[DATA IN THIS EXERCISE — start]

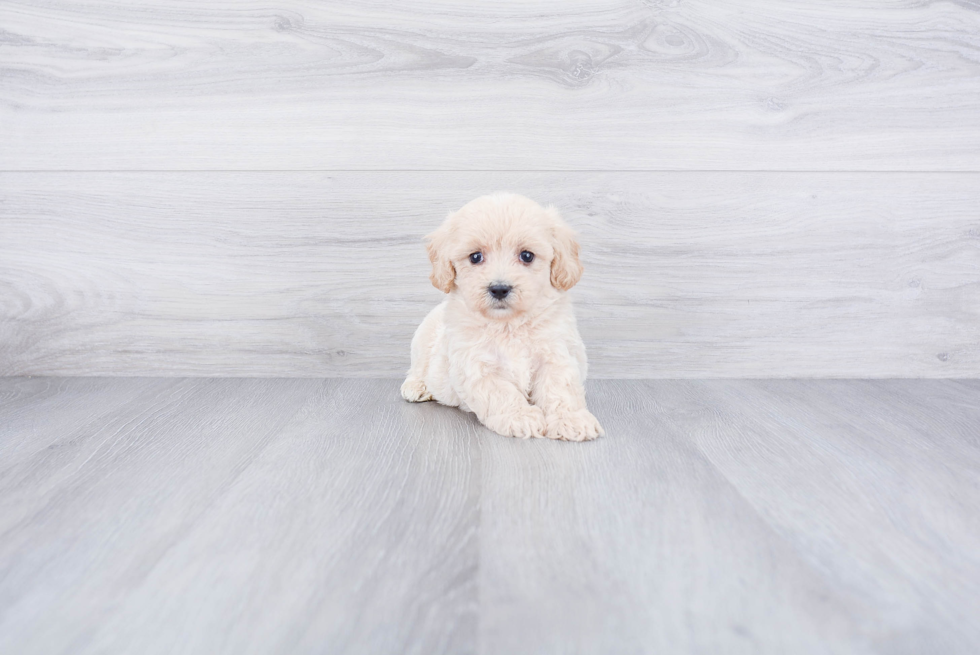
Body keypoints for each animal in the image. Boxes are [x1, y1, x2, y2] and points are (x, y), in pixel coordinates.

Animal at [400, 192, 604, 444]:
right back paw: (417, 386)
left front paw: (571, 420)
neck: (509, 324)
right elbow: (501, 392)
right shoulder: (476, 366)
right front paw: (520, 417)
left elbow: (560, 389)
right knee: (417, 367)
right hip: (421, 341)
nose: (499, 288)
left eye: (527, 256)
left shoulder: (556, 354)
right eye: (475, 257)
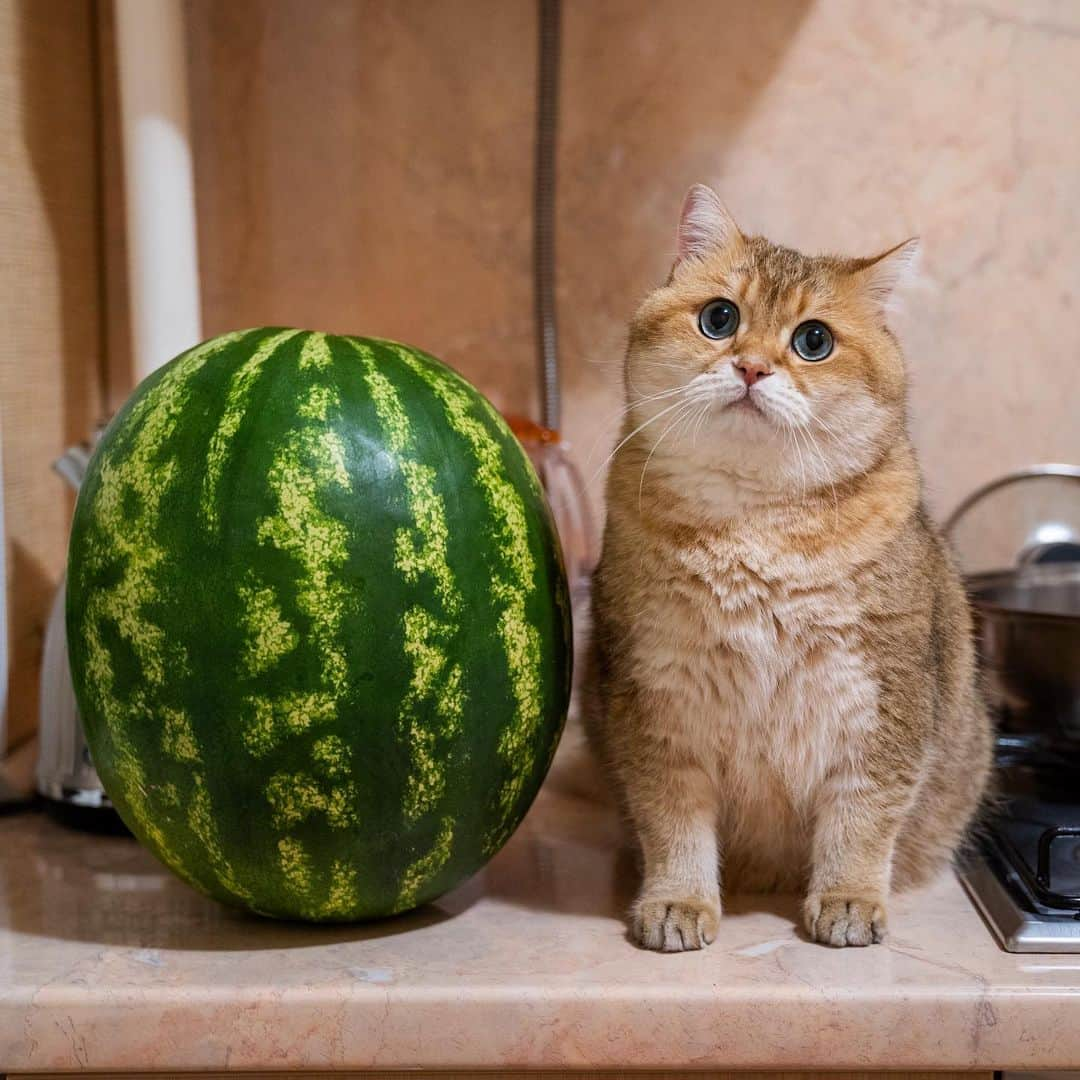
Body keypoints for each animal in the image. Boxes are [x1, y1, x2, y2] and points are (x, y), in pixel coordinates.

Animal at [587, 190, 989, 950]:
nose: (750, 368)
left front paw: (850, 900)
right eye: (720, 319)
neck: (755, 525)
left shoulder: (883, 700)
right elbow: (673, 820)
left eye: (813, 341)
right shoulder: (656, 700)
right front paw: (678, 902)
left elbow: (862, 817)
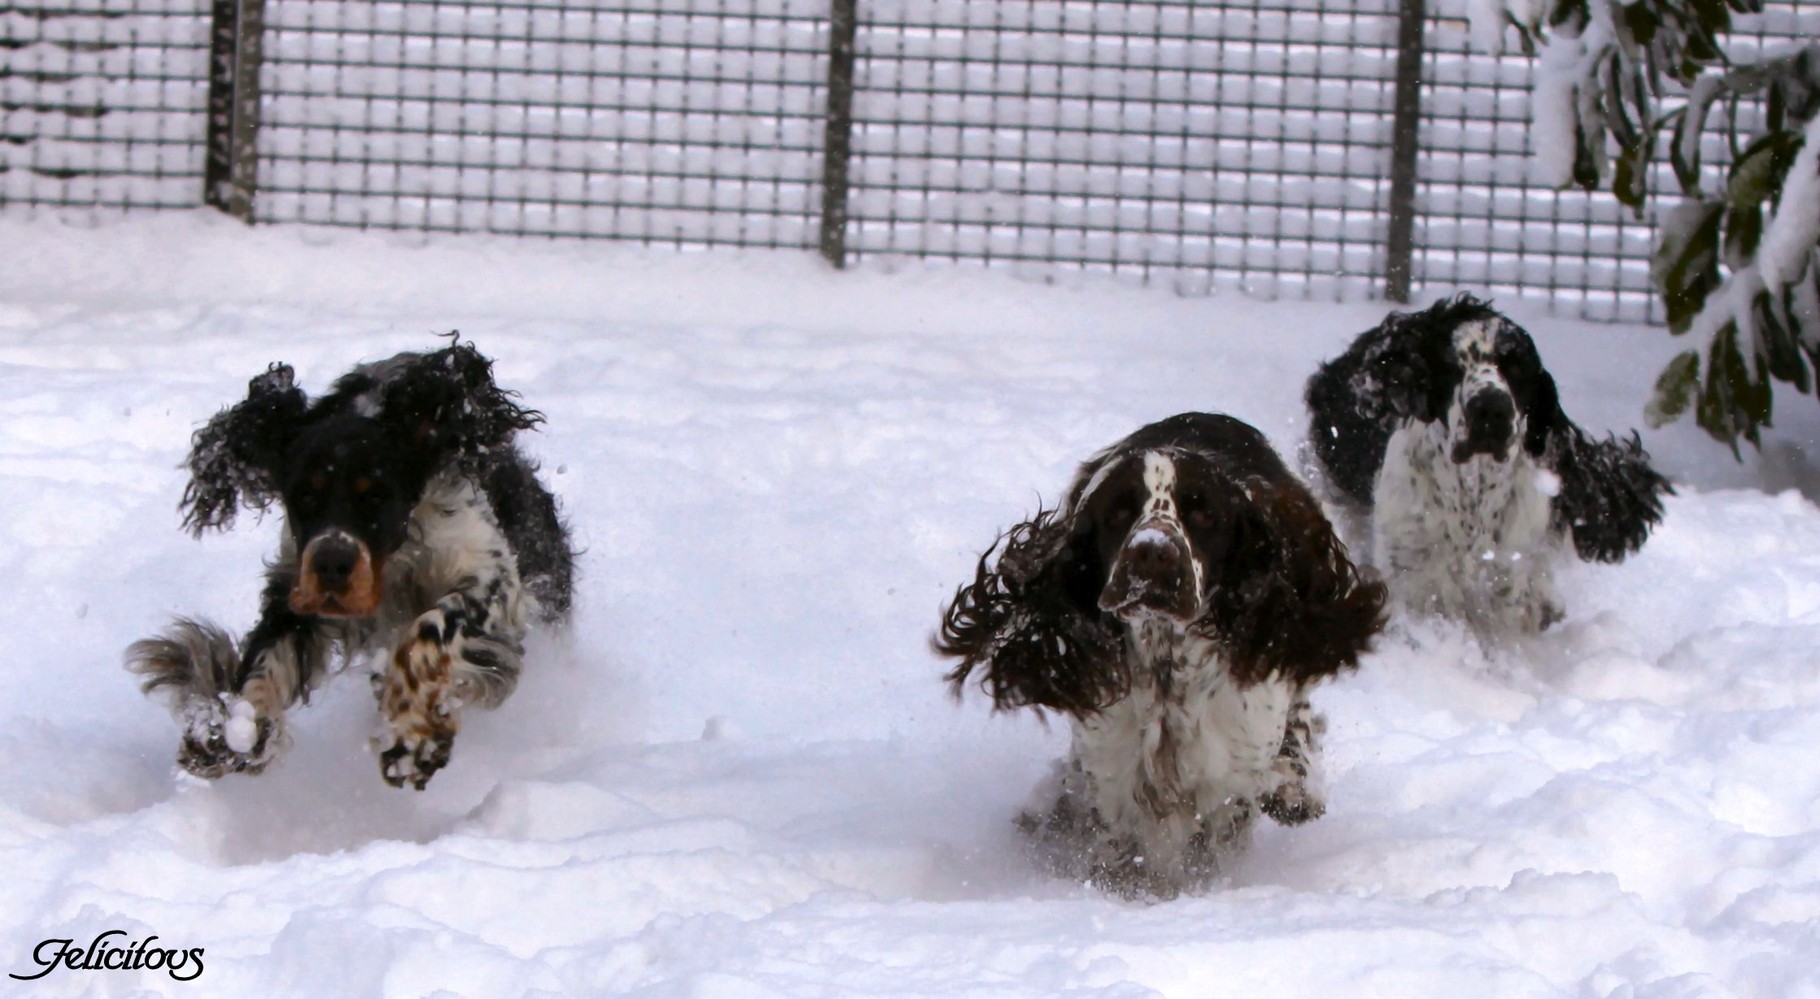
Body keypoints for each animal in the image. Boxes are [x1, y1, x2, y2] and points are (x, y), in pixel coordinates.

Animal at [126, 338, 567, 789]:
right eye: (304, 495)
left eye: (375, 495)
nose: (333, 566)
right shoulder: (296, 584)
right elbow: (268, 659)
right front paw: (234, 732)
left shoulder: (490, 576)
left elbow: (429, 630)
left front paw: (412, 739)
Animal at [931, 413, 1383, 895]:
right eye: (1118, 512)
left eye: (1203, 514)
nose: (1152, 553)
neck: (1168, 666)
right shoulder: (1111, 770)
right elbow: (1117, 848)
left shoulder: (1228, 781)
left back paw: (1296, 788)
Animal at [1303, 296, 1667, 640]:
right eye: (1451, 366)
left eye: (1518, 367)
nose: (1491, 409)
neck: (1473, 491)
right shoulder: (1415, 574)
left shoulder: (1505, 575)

[DATA IN THIS EXERCISE — finish]
[DATA IN THIS EXERCISE — start]

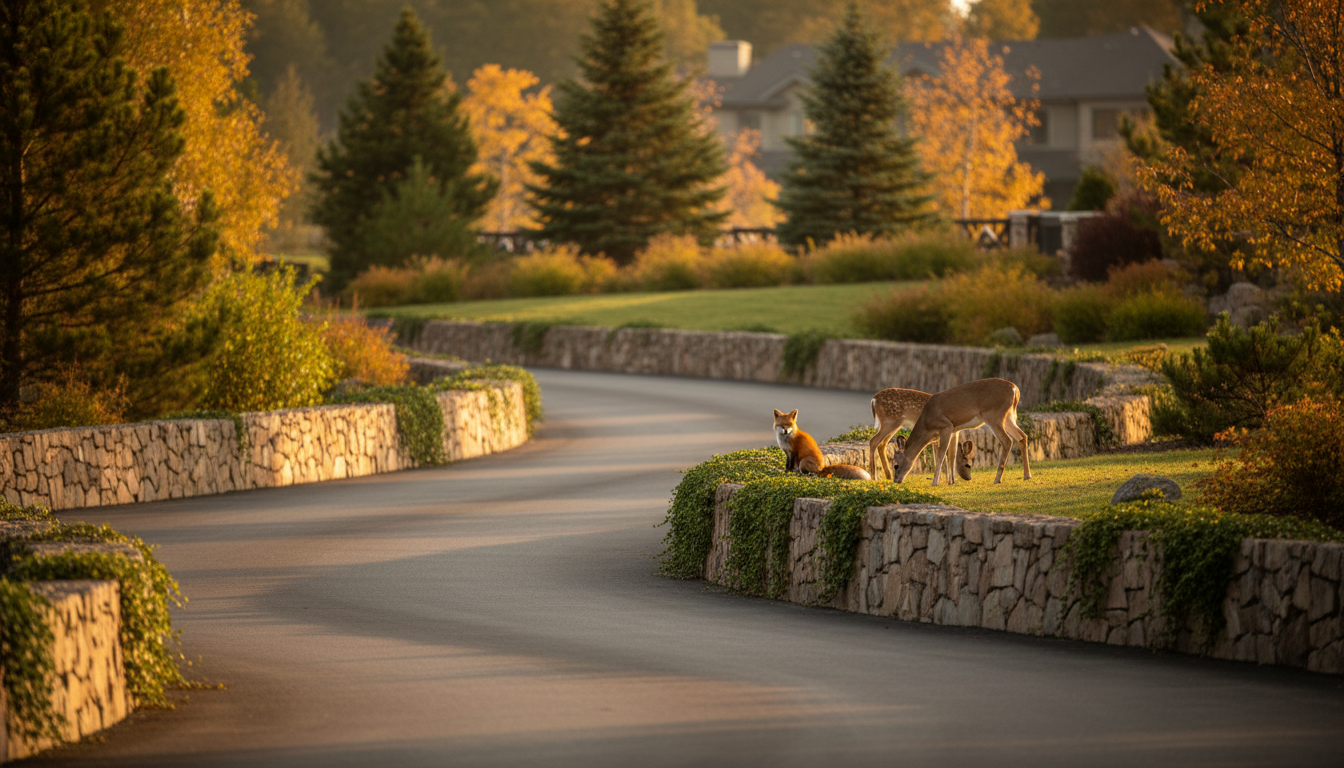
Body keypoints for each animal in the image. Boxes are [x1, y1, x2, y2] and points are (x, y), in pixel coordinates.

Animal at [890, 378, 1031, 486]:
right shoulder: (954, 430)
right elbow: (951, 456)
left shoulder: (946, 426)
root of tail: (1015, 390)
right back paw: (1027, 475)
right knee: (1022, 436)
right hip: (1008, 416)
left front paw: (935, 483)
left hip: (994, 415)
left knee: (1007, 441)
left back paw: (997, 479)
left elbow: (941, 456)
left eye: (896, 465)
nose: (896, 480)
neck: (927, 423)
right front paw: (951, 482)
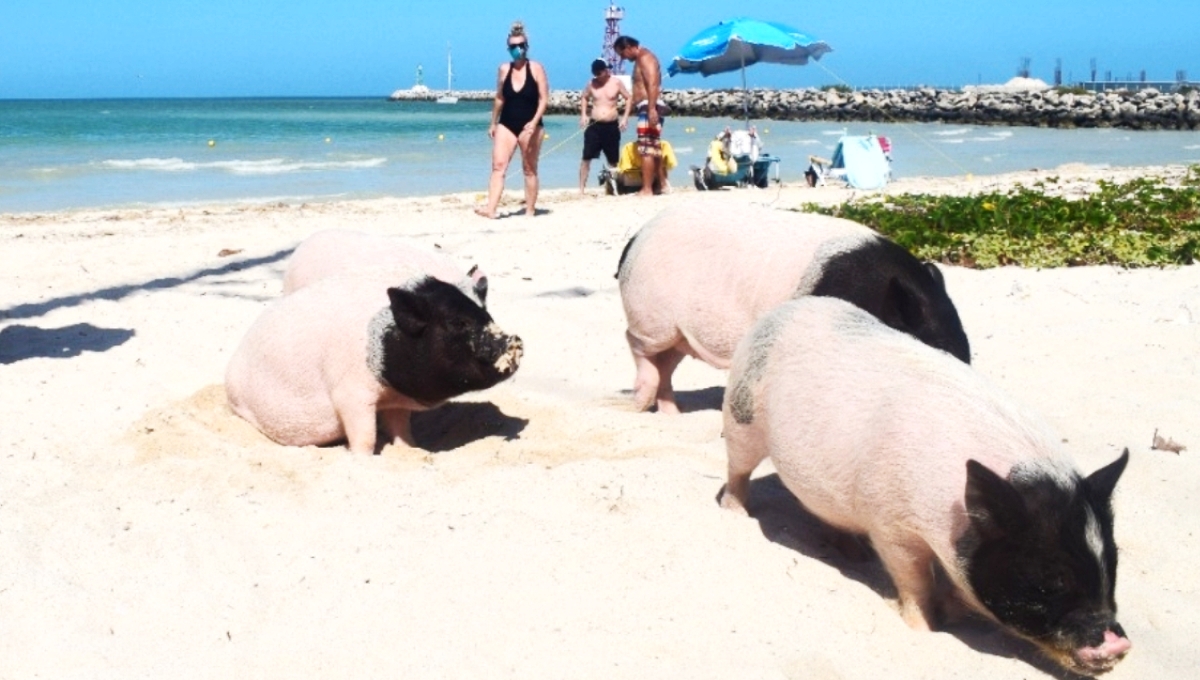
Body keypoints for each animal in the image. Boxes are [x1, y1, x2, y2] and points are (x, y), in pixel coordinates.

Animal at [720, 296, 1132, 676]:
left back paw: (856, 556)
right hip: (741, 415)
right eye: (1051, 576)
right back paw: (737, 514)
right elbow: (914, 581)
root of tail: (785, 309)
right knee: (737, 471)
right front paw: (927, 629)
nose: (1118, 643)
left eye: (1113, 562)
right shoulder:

[DATA IN THIS EXERCISE — finish]
[DATA IN THIS EXERCISE — start]

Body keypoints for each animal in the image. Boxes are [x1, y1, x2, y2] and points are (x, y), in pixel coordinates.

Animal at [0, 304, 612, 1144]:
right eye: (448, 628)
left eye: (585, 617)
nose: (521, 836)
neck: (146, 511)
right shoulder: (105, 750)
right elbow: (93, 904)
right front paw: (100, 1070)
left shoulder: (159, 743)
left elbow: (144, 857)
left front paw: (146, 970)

[DATA IN THIS EXERCISE — finish]

→ **PROBLEM**
For the word "front", return every line of the records that holds it.

→ **COMPLETED TASK**
left front paw: (571, 420)
right front paw: (520, 417)
left front paw: (850, 900)
right front paw: (678, 902)
right front paw: (234, 732)
left front paw: (412, 739)
left front paw: (935, 483)
right front paw: (951, 482)
right front paw: (927, 629)
right front paw: (100, 1070)
left front paw: (146, 970)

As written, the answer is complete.